Reproduce every line of the listing below verbatim, but leave out the pictures.
··· Input material ···
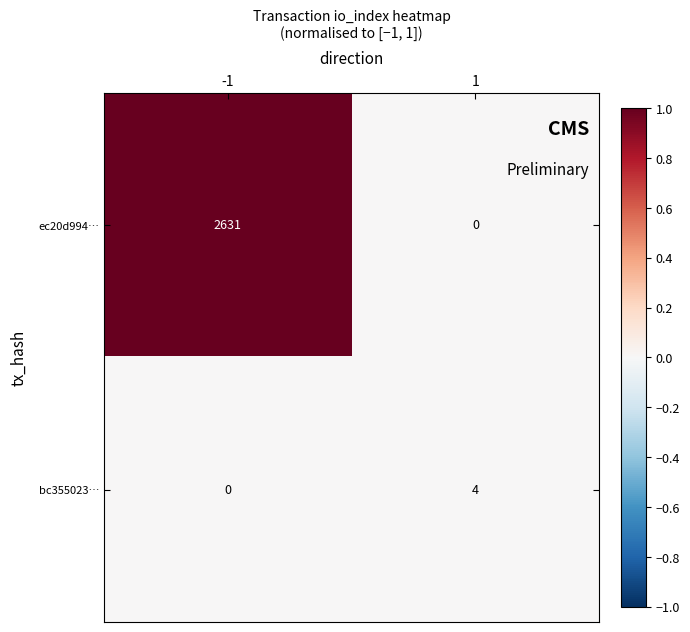

True or false: bc355023… has a value of 2 at -1.

False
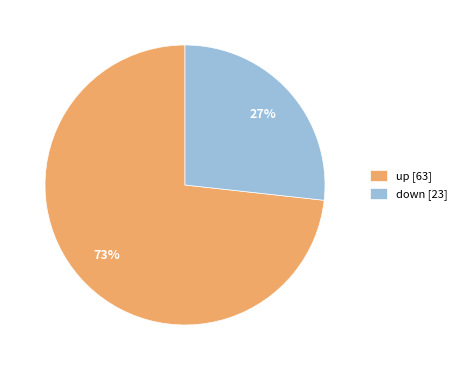

True or false: down accounts for 21% of the total.

False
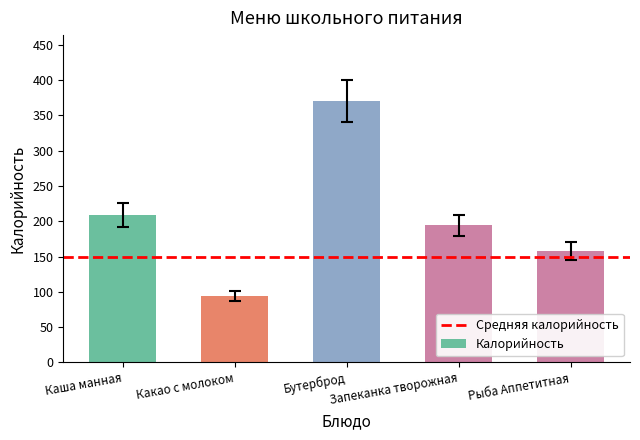

List the labels in order of value, smallest first.

Какао с молоком, Рыба Аппетитная, Запеканка творожная, Каша манная, Бутерброд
···
** Solution **
True or false: bc355023… has a value of 2 at -1.

False

True or false: down accounts for 21% of the total.

False

List the labels in order of value, smallest first.

Какао с молоком, Рыба Аппетитная, Запеканка творожная, Каша манная, Бутерброд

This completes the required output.